After the presentation of the various items, I wandered over to the collection of public directories. My mother’s parents both grew up on the Lower East Side, children of immigrants from Eastern Europe. The last time she visited, we walked around the Lower East Side trying to locate where her father grew up. I looked in the directory for her father, her grandfather, and her uncle’s names. I found some, but the records sometimes conflicted. I spent several minutes leafing through these records. It made me think about my connection to the New York Historical Society. My history is contained there, in a way. And perhaps, the history being made today of which I am a part will someday be housed there as well. I now live here, mere blocks from where my grandparents grew up 80-some years ago. I don’t think that my grandparents would have thought that someday their granddaughter would be looking for the addresses of where they grew up. History making can’t be a conscious project, but it relies on individuals to keep records and objects to be reviewed later on.

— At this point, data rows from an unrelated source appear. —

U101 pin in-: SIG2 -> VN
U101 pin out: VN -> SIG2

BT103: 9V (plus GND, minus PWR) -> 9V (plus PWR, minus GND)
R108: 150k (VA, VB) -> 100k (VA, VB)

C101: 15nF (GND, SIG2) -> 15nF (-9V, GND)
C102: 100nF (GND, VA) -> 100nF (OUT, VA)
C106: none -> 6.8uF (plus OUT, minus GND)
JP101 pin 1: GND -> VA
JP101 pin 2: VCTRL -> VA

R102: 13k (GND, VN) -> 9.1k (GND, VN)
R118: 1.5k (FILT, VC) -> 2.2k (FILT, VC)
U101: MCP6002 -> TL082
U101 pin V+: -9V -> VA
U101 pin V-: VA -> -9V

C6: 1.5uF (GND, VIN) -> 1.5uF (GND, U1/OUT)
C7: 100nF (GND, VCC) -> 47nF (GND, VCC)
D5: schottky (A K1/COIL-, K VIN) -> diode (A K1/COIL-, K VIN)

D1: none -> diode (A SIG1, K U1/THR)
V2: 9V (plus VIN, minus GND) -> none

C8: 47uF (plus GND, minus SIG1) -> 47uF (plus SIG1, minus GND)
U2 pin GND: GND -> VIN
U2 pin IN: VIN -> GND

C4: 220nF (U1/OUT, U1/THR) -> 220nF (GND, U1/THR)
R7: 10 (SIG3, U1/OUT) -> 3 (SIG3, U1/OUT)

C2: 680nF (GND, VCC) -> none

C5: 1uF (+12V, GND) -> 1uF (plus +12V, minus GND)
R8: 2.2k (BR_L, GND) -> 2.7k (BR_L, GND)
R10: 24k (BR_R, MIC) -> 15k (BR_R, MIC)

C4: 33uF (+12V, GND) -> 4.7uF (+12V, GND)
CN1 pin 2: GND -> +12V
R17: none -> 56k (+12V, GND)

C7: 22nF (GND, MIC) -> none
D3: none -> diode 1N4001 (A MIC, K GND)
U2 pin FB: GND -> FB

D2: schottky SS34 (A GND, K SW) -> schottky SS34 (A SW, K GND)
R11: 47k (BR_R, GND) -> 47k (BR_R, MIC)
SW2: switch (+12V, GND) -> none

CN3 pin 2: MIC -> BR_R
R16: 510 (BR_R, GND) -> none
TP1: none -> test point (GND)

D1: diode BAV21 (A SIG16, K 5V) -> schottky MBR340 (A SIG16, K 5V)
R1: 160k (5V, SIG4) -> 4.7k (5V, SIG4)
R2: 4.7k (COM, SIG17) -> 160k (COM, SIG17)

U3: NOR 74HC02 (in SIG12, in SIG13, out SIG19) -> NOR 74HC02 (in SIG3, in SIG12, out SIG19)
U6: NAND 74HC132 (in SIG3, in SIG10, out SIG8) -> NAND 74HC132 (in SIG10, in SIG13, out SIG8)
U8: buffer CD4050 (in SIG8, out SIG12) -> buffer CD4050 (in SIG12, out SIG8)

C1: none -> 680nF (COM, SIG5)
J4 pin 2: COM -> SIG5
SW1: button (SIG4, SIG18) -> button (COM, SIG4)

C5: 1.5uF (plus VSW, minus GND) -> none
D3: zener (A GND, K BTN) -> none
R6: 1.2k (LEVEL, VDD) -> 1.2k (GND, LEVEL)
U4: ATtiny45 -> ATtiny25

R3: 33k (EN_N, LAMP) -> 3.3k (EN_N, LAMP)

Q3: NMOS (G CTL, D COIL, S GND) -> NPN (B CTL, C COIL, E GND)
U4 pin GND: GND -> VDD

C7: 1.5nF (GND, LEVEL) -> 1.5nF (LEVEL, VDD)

Thursday, February 28, 2008
NYHS
I’ve participated in various extracurricular activities here at NYU and in high school. Nearly all of those activities have involved, in one way or another, the production of physical materials. I’ve helped make posters for concerts, brochures on what a group does, postcards, and flyers. Never once while producing these items did I think about people saving them, or the possibility that they would end up being considered historically significant. I doubt most people think of things like that when they create something. At the New York Historical Society, I was really struck by the NYU poster asking for funds for a new building. Someone, somewhere, decided that one day that might be important, and saved it. There are entire organizations now dedicated to saving the things that I daily toss into my trashcan. I admit, I’m a pack rat, but even I don’t save things like that. I wonder how important you have to consider yourself to save things like that. Did any of the famous Villagers of the early Washington Square days consider their work worthy enough to save? Journals, maps and public records I can understand saving, but what about flyers and posters and advertisements and pamphlets? I think you have to believe in the long-term validity of your work to save those things.